ABOUT THIS TASK> Find "wird, ist es folgerichtig, dass Fisch aus" and "ICES wurde eine Quote von knapp 71.000" in the records below. Copy the lines holding them and every line between, exactly, and no others.

Dataset excerpts:
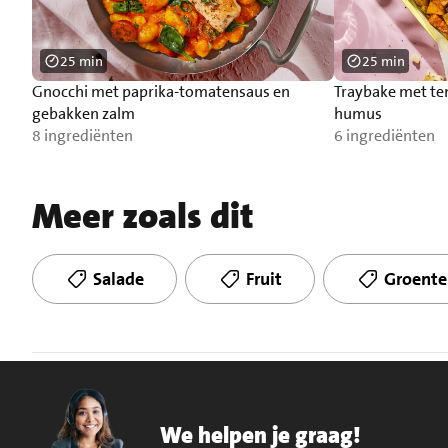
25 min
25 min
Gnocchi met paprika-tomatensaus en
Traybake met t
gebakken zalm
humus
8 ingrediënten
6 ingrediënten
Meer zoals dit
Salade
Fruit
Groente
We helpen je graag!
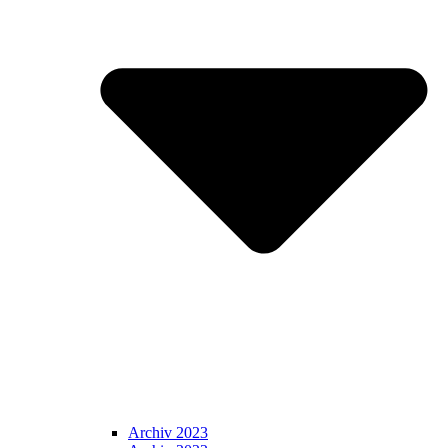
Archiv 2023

--

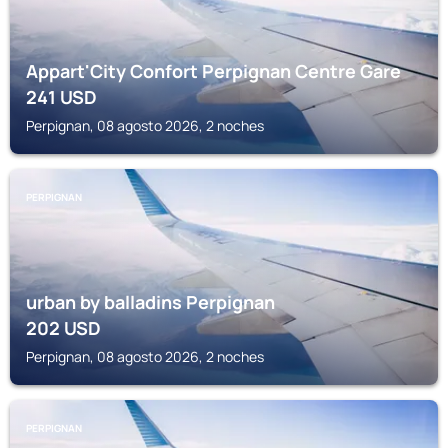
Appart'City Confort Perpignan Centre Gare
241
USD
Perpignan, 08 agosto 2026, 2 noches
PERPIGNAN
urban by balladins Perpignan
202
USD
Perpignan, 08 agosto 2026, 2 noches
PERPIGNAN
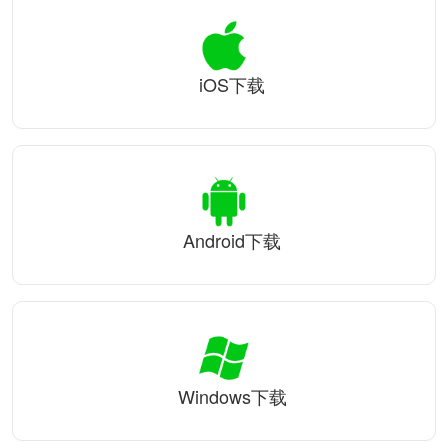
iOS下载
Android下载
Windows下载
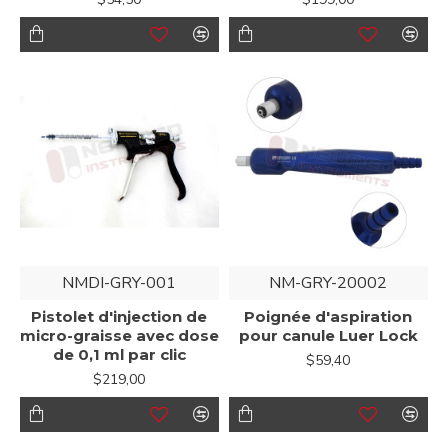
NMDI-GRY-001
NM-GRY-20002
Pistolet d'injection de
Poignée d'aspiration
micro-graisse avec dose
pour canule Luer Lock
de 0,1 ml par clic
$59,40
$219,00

--

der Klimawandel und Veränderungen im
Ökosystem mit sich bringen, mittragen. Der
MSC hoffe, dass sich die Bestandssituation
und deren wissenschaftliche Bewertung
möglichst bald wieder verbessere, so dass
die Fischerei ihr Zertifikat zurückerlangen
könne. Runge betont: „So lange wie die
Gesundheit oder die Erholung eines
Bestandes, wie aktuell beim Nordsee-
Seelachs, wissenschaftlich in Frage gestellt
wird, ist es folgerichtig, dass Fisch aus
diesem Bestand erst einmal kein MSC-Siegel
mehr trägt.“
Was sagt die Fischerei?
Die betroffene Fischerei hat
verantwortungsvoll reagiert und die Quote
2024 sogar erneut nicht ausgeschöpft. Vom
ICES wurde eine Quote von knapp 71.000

WRITTEN REPLY>
wird, ist es folgerichtig, dass Fisch aus
diesem Bestand erst einmal kein MSC-Siegel
mehr trägt.“
Was sagt die Fischerei?
Die betroffene Fischerei hat
verantwortungsvoll reagiert und die Quote
2024 sogar erneut nicht ausgeschöpft. Vom
ICES wurde eine Quote von knapp 71.000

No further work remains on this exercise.